Poaching has been a thorn in the flesh, not only for Tanzania, but the world as a whole as it threatens wildlife with extinction. The government has been in the forefront in fighting this social anomaly that affects wildlife rich areas of the country.
The arrest of Ms Glan is a telltale sign that the days of poachers are numbered. Efforts by the task force have started bearing fruits with the arrest of a ‘big fish’ and puts to rest all doubts about the government’s resolve in fighting poaching.
Having previously confessed to the crime of ivory trafficking, Ms Glan faces between 20 and 30 years behind bars if convicted. She was arrested together with a number of other Chinese ivory traffickers.

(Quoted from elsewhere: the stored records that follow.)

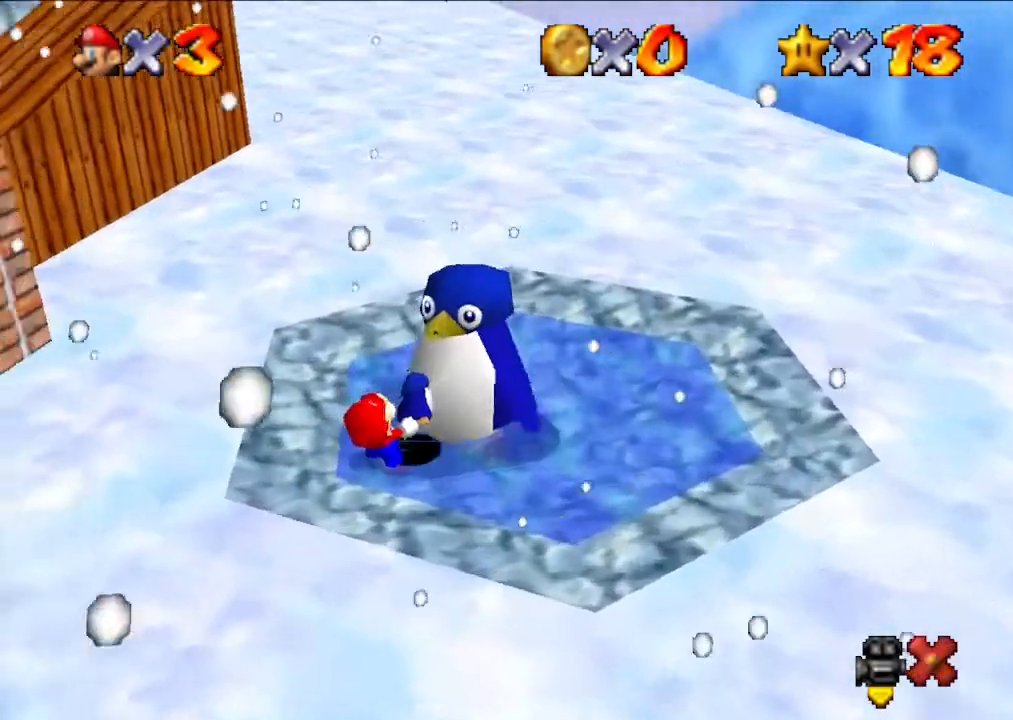
{"buttons": [], "left_stick": "center", "events": []}
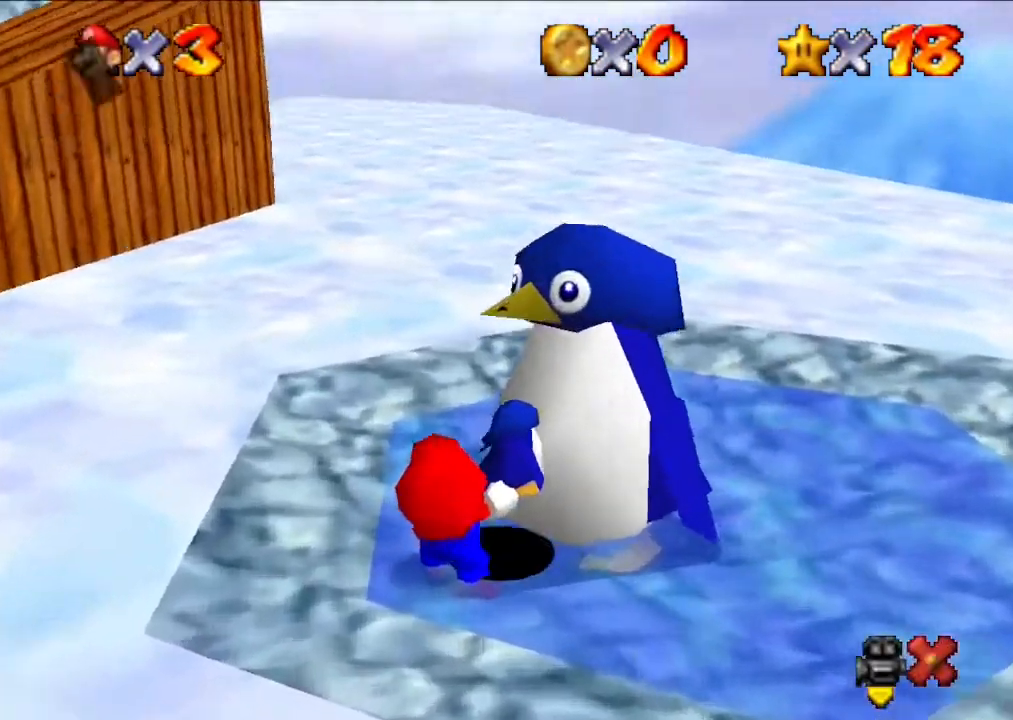
{"buttons": [], "left_stick": "center", "events": [[233, "A", "down"], [367, "A", "up"]]}
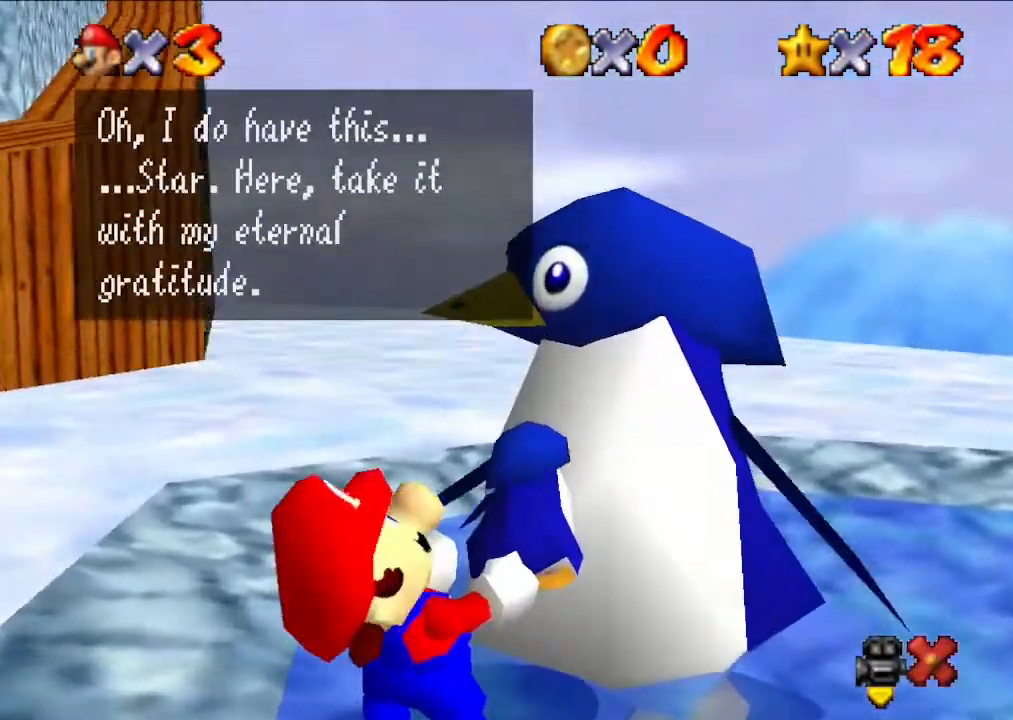
{"buttons": [], "left_stick": "center", "events": [[33, "A", "down"], [200, "A", "up"], [367, "A", "down"], [500, "A", "up"]]}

Information released by the task force indicate that she has been trafficking ivory since 2006, working with the most high-ranking poachers in the country and in the region. Tanzania has been the ground zero of elephant poaching in East Africa for the past several years, having lost 85,000 elephants between 2009 and 2014, according to a recent elephant census in the country.
Poverty and ignorance among locals living in areas surrounding national parks and game reserves have for a long time been mentioned as some of the major causes for continued poaching of wild animals in the country.
But it is the likes of the Ivory Queen who fuel the vice by funding poaching. As such, the arrest of Ms Glan deserves to be commended because it is people like her who make it possible for locals to poach.
We praise the task force, which has carved a niche for integrity and pray that more and more traffickers will be arrested and poaching will become a thing of the past.